Christophe Antoine ACKERMANN le vigneron, grand-père de Marie ACKERMANN se marie le 11 février 1813 à Guebwiller avec Anne-Marie JEHLEN. Anne-Marie a pour grand-mère maternelle Anne-Marie JACQUET née à Guebwiller également, mais qui descend d'une famille d'origine savoyarde.

 

Si le père d'Anne-Marie JACQUET est né à Guebwiller, son grand-père Jean-Baptiste JACQUET est lui né à Cluses (Haute-Savoie) le 16 juillet 1678. Il est le fils de Claude JACQUET chatelain de la ville et de Claudine de MUSY originaire de Viuz-en-Sallaz, qui se sont mariés le 9 janvier 1662 à Cluses :

""le 9.1.1662 a été célébré le mariage d'entre Maitre Claude JACQUET chatellain de la présente ville et la Claudine de MUSY de Viuz (en Sallaz) veuve de Maitre Pierre DECHININ après avoir obtenu dispence des proclamations en présence de Maitre Joseph BONTA vicaire et Noble Charles DEROCHETTE et autres...." (le bas de la page est illisible).

 

Le frère de Jean-Baptiste, Pierre-François JACQUET est désigné sous le nom de chatelain du marquisat de Cluses. Même si l'appellation de chatelain ne désigne pas forcément le propriétaire d'un chateau, les JACQUET ont probablement un rapport avec le chateau de Chatillon-sur-Cluses  et , en tout état de cause, devaient être des personnes importantes de la région, car dans un acte de 1703 Claude JACQUET est mentionné ainsi :

"...Maitre Claude fils de feu égrège Jacque JACQUET bourgeois de la ville de Cluses..."

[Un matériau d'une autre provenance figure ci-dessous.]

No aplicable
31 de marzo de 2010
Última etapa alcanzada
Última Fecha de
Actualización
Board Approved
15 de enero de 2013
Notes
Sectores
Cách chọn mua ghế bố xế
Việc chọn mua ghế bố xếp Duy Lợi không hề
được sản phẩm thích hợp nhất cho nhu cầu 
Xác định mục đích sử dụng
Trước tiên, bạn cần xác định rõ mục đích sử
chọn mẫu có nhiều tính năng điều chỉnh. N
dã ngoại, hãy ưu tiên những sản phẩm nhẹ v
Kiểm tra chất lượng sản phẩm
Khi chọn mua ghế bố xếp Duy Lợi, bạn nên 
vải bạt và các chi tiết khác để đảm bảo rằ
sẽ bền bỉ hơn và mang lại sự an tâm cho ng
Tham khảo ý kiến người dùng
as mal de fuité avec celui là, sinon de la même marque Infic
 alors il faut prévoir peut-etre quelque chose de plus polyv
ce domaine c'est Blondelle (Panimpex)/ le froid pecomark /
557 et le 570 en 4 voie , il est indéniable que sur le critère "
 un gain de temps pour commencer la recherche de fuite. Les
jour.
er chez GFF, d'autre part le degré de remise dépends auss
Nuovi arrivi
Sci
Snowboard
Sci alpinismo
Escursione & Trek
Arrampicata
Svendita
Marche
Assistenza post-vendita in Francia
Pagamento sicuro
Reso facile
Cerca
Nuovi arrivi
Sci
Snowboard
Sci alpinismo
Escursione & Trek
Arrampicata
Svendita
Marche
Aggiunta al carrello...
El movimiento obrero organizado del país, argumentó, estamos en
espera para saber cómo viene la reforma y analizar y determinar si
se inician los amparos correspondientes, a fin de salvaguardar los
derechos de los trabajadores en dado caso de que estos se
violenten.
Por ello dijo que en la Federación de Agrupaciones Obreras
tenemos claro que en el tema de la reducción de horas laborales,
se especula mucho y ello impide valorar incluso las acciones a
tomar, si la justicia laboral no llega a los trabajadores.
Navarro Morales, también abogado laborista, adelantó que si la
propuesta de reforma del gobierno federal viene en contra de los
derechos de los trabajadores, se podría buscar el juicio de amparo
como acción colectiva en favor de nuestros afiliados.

Le qualificaif égrége désigne un homme d'un grand savoir ou d'une grande probité (d'après le Dictionnaire encyclopédique de la noblesse de France).

 

En ce qui concerne Jean-Baptiste JACQUET, il émigre définitivement vers 1706, puisque la même année, il est reçu bourgeois de la ville de Guebwiller et se marie avec Marie Marguerite DIETRICH, la veuve d'un marchand drapier de Sallanches (à 15 km de Cluses) . Il ne reviendra pas en Savoie, l'acte de partage au décès de son père le mentionne :

"...le Sr Jean-Baptiste l'un dicieux qui étoit absent lors de la mort du dit testateur son père en 1708 sans s'être jamais rapatrié..."

 

Quel métier exerçait-il ? les actes ne nous le révélent pas, mais on peut imaginer qu'il était comme le premier mari de sa femme marchand-drapier, un commerce important de tissu s'étant établi entre  l'Alsace et la Savoie, laquelle n'était pas française : les JACQUET étaient bien des immigrés ... 

 

Jean-Baptiste JACQUET et Marie Marguerite DIETRICH auront au moins 3 enfants, dont Jean-Michel, époux d'Anne-Marie SCHANDALAT et père d'Anne-Marie JACQUET.